Sep 2, 2011
Food for Thought - Stuffed Peppers
There were very few things that I absolutely would not eat. Here is the short list:
2. Green beans in tomato sauce.
4. Franco American Spaghetti.
My kids have way more things on their lists. I even liked liver and onions for crying out loud! In my defense, even the smell of cantaloupe made me ill as a child. I seem to remember eating it when I was very small, but one day my grandpa put something on it…salt, I think. I never could eat it after that. And my mom, seriously, cooked green beans and then poured a can of tomato sauce over them. Disgusting!
I am not a huge green pepper fan, but I love the flavor cooked in. So after they are finished, I simply slip the pepper off and slide it over to my sweetie’s plate. Most of the kids love/tolerate it that way. Sport is our only nay-sayer. If I’m feeling particularly generous I leave a little white rice out for him. Don’t forget the crusty rolls to dunk in the extra sauce. Leave me a comment and let me know what you think!

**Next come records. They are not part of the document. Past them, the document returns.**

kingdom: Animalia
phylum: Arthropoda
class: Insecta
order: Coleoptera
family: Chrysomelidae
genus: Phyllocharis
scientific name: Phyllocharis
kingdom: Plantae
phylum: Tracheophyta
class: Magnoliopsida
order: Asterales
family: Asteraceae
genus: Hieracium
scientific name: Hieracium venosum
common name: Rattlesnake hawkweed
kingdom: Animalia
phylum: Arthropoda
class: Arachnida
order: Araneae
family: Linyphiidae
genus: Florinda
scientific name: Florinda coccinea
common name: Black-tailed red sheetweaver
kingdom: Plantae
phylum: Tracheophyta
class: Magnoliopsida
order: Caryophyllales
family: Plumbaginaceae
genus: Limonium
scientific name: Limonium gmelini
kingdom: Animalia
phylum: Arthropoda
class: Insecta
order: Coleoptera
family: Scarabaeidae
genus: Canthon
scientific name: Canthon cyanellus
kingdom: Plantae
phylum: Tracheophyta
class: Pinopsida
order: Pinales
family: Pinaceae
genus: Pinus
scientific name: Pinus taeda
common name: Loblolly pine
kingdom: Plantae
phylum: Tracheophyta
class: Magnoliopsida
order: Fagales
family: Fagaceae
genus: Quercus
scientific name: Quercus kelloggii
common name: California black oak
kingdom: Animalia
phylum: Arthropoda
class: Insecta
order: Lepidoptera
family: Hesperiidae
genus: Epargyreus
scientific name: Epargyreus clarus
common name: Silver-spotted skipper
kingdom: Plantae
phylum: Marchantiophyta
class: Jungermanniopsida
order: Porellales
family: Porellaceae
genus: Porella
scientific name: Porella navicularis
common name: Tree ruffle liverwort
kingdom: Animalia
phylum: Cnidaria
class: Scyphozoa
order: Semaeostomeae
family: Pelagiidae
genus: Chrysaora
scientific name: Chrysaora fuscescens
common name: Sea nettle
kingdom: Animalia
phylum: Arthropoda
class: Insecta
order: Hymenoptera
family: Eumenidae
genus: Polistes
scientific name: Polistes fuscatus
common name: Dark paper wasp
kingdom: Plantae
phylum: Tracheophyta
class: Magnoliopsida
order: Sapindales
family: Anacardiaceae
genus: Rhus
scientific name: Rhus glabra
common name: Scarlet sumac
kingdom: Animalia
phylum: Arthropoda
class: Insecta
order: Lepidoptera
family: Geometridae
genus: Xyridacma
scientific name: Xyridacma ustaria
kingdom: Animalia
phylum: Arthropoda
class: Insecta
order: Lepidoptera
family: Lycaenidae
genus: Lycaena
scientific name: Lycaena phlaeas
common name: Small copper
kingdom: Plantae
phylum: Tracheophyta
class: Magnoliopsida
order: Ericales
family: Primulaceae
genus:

8 – 10 peppers, then remove lids and ribs
Cook peppers in:
1 cup boiling salted (1 ½ tsp salt) water for 5 min.
Drain and reserve liquid
2 lbs ground beef
1 ½ cups cooked rice
¼ tsp pepper
Fill drained green peppers with this mixture.
Melt: ¼ cup butter
Add: 1 cup sliced onion and sauté until brown.
18 oz ketchup
2 ½ cups tomatoes, cooked or canned
6 whole cloves
liquid from cooked pepper
Stand filled peppers upright in sauce. Cover and simmer over low heat for 45 minutes. If peppers are large, make sure hamburger mixture is cooked all the way through before serving.
As you can see, I had more hamburger than would fit in my peppers, so I simply broke it into meatball-sized pieces and scattered it in the sauce. The kids love it that way and it cooks just fine. Make sure the pieces are smallish so they cook all the way through.